Johnny Jump Up — During the Hitler war, rations and restrictions were an everyday event In the best spirit of recycling, Bulmers of Clonmel stowed a new run of cider in old wooden whiskey barrels not realising that a delicious intercourse between the fresh young cider and the slumbering spirit would ensue. This the original version given to me by the author, Tadhg Jordan of Cork. Another story goes that Tadhg wrote the song to secure the threatened job of a friend who worked for the famous brewery. Sales soared evidently after the success of the song and subsequently the post was saved!

The Bandon Car — The best songs are born out of frustration and this a classic example.
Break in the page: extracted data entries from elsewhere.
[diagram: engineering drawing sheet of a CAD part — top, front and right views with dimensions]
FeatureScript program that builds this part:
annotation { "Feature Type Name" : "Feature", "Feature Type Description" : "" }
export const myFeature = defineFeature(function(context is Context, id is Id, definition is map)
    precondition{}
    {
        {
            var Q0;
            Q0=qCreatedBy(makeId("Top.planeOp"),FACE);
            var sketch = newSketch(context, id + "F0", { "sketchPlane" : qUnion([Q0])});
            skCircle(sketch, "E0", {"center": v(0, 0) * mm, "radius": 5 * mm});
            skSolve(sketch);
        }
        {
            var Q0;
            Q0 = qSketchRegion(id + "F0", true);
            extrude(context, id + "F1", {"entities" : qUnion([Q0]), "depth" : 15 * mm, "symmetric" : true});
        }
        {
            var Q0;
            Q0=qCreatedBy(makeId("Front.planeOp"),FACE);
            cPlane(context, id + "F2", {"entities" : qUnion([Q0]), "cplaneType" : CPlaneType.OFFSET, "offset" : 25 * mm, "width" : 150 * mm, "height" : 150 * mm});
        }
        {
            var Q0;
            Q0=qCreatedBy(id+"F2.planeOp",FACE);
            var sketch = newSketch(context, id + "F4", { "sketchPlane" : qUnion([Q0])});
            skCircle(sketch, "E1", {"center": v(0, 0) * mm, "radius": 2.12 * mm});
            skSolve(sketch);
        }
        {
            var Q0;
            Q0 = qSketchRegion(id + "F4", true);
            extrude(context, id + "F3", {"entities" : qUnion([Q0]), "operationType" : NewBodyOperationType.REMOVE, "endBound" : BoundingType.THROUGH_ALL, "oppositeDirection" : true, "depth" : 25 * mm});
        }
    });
I have heard people in West Cork say that they'd rather face a platoon of Black and Tans or the Headless Coach than the dreaded Bandon squadcar, which, like the Banshee herself, has acquired the secret of bi-location.

The Armoured Car — Draghunting is a very popular sport around Cork city. A scent is laid over a cross-country course of about ten miles and the harriers or beagles are released in a pack. The first dog home is the winner. One of the most famous was Ringwood, owned by Connie Doyle of the Fairhill Harriers. The great ballad maker, Seán O'Callaghan bestowed upon Ringwood his immortal nom de guerre. I first learned the song from Chris Twomey, concertina player with my earlier band, Stokers Lodge and some additional verses from Seán's brother, Hadda O'Callaghan.

The Fox And The Hare — On first hearing it sounds harmless enough. Closer study discovers misogyny and murder most airy! John O' Connell from Baile Mhuirne, Co. Cork gave me the song, originally an English folk song and published in The Oxford Book of Traditional Verse.

Clonakilty Blackpudding — Ballad makers were traditionally commissioned to sing and compose the praises of their patron's wares. Throughout the Middle Irish period, the Fill sustained themselves by eulogising the Irish aristocracy. So, things haven't changed that much and I'm glad that my patron, Mr. Edward Twomey, has a good sense of the tradition.

The Bantay Girls' Lament — Learned from Tim Lyons of Clare. I mistook the locale for years and didn't realise that there was another Bantry, in North Co. Wexford, where this love song from the Penninsular War comes from.

Salonika — From the female perspective, this political song from the First World War weighs the fortunes of the "Separa women" who received separation pay from the British government and the "Slacker women" a pejorative term for those who, for nationalist reasons, refused to join the war effort. I learned most of the verses from Mrs. Helena Ronayne, grandmother of Mick Murphy of Stokers Lodge.